А я ещё называла маму стихийным бедствием. Нет, не надо. Не надо воспоминаний, от которых в груди разрастётся бездонная дыра боли и страха. Дай волю, и волна ужаса и паники накроет с головой. Захочется выть, кричать и кататься по земле. Невозможность что-нибудь предпринять, что-нибудь сделать для них, спасти, доводила меня до отчаяния. Чтобы не сойти с ума, надо отодвинуть, заслонить чувства повседневными мыслями и делами. Чётко решить для себя, что родители поправятся и все будет хорошо.
— Почему она называла меня убийцей? — спросила я, мужчина повернул голову, но ничего не ответил, — Вы же… Ты же видел медицинские документы. Она умерла из-за меня?
Он даже не обернулся, но на скулах задвигались желваки. Что на этот раз его разозлило?

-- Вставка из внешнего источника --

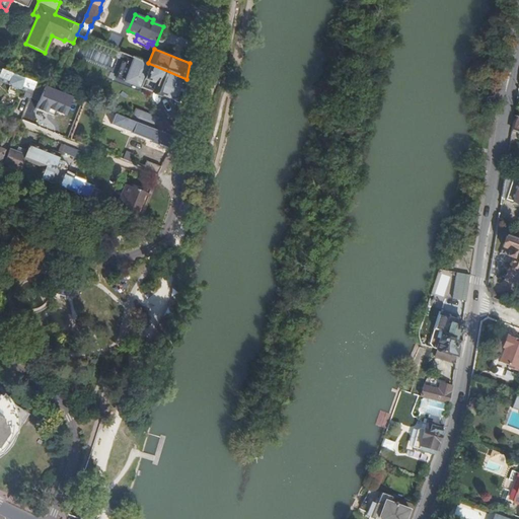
[(148,63),(132,57),(128,69),(146,77),(142,87),(160,94),(174,100),(176,101),(178,102),(180,102),(183,90),(182,90),(187,79),(148,63)]
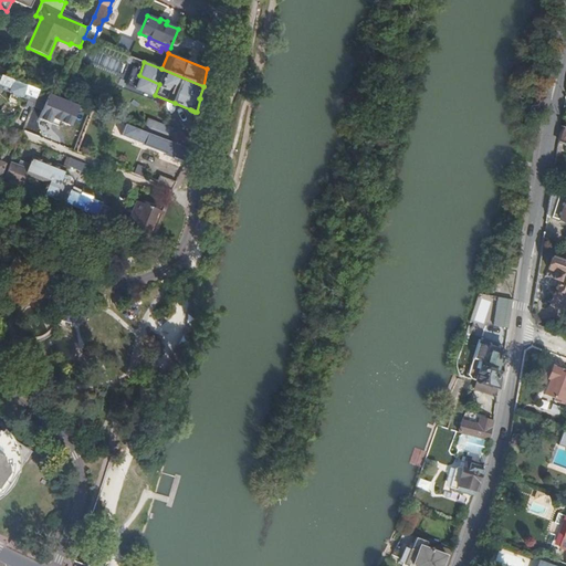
[(134,87),(140,70),(134,67),(127,85),(134,87)]
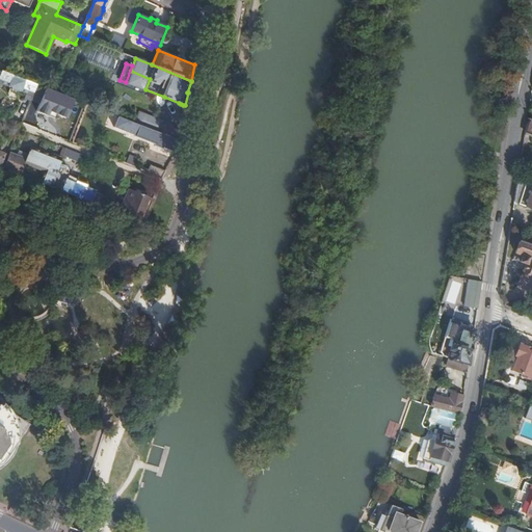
[(36,84),(7,73),(2,71),(1,71),(0,73),(0,86),(1,87),(2,84),(11,88),(10,89),(17,91),(18,90),(27,94),(25,98),(30,100),(35,88),(36,84)]
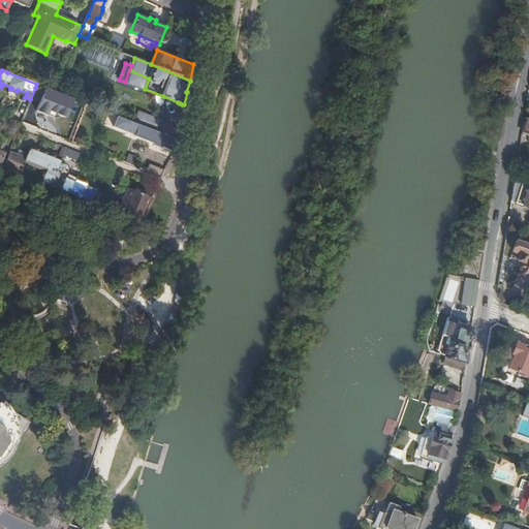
[(47,89),(42,99),(53,103),(52,104),(58,106),(59,105),(69,110),(73,99),(54,91),(47,89)]
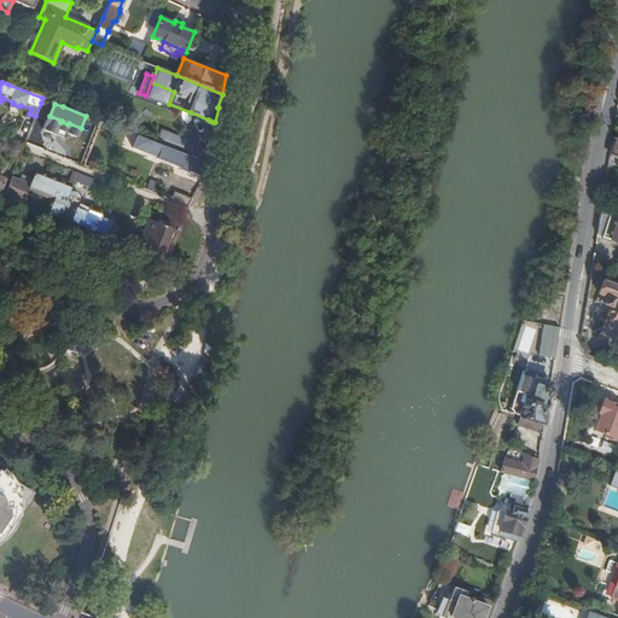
[(204,178),(207,163),(180,153),(138,136),(133,149),(157,158),(169,163),(169,164),(180,168),(180,169),(187,173),(187,172),(199,175),(204,178)]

Лучше б он отдал моё дело, той девушке — псионнику, Эми, кажется. Презрение и чувство превосходства можно перетерпеть, а вот его — нет. Я поняла это сразу, как увидела. Он улыбался, что-то говорил, старался быть дружелюбным, но все это не затрагивало его холодных серых глаз. Словно оттуда, из глубины, за мной наблюдал кто-то другой, враждебный, колючий. Чужак, запертый в человеческом теле. Тот, который вытащил меня из постели той страшной ночью. Высокий, взъерошенный, беспощадный, злой. И одновременно холодный, отстранённый, словно учёный, наблюдающий за брошенной в огонь зверушкой. Пламя едва не сожрало меня. Стало вдруг все равно, что будет дальше. Груз вины казался неподъёмным. Что значат слова и слезы, когда самые дорогие и любимые лежат при смерти?

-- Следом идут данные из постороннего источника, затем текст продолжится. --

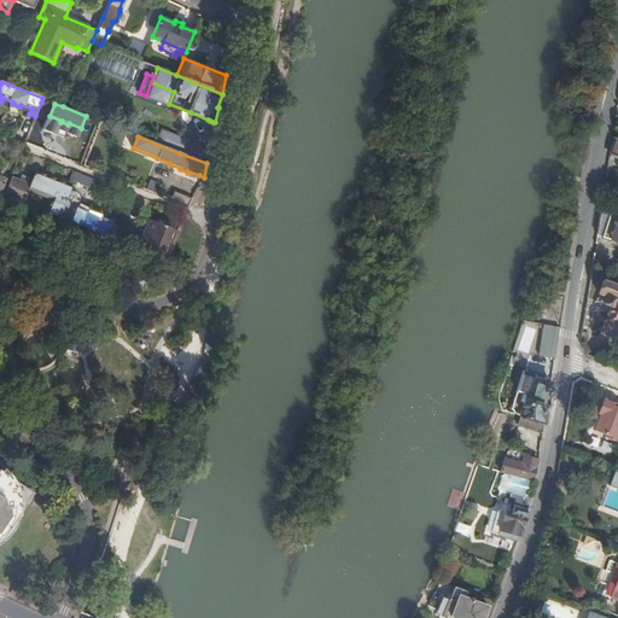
[(207,163),(209,153),(187,145),(186,149),(182,149),(180,153),(207,163)]
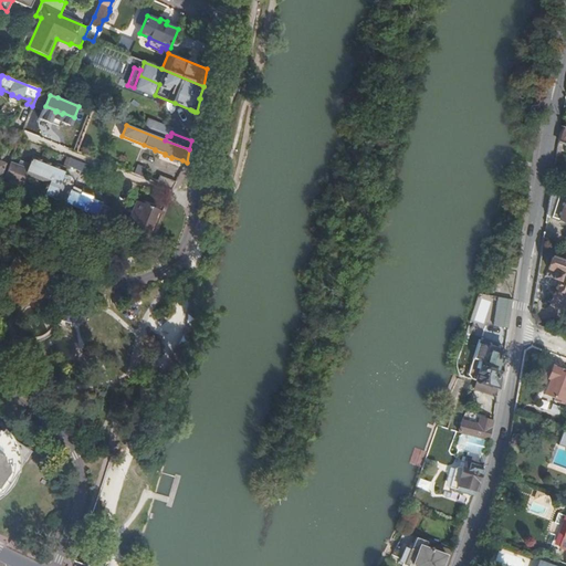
[(55,198),(65,174),(66,169),(63,168),(34,156),(29,168),(11,161),(7,174),(4,178),(23,186),(28,174),(49,182),(43,194),(55,198)]
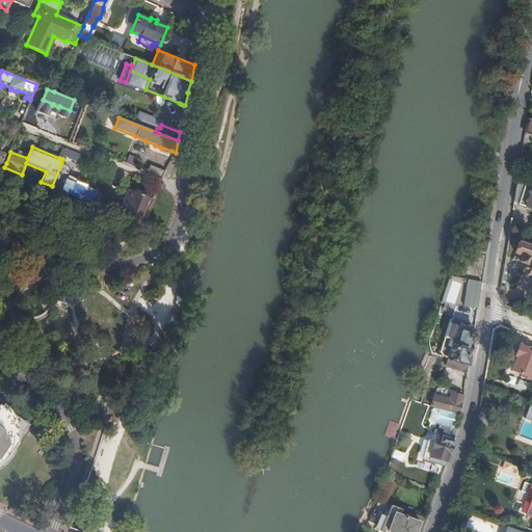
[(101,206),(104,198),(95,194),(96,190),(86,186),(87,184),(77,180),(76,182),(67,179),(68,174),(69,170),(68,167),(65,165),(61,163),(52,186),(101,206)]
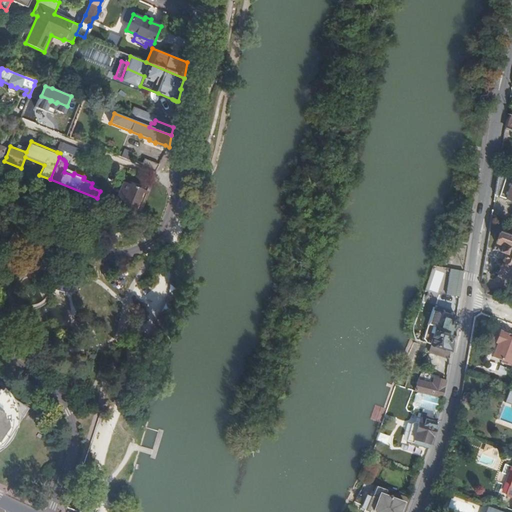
[(155,172),(158,164),(144,159),(141,167),(155,172)]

На следующий день Дмитрий просил прощения. За то, что защищал моих родителей от меня. За себя. Непонятный человек. Не Димон, а Демон.
— Ты ни в чем не виновата, — псионник смотрел прямо перед собой, на улице уже стемнело, мы ехали по узкой неровной дороге, — Разве ребёнок может отвечать за это? Новорождённый младенец. Ни черта подобного!
— Закон выживания, — тихо сказала я, — У меня не было выбора, просто не могло быть. Логичнее было бы винить врачей.
— Логичнее, — эхом повторил мужчина.
Он остановился перед зданием службы контроля. Тусклый свет факелов освещал парковку, машин почти не было. Неудивительно, пока мы возвращались в Вороховку, время перевалило за полночь. Кабинет псионника, поначалу вселивший в меня чувство необъяснимой тревоги, в мягком свете настольной лампы показался даже уютным. Алый кожаный диван, приобрёл тёплый кирпичный оттенок, стены потеряли режущую глаза белизну, а мебель, состоящая из одних металлических трубок, сгладилась рассеянным полумраком. Не пыточная, просто комната человека со своеобразным вкусом.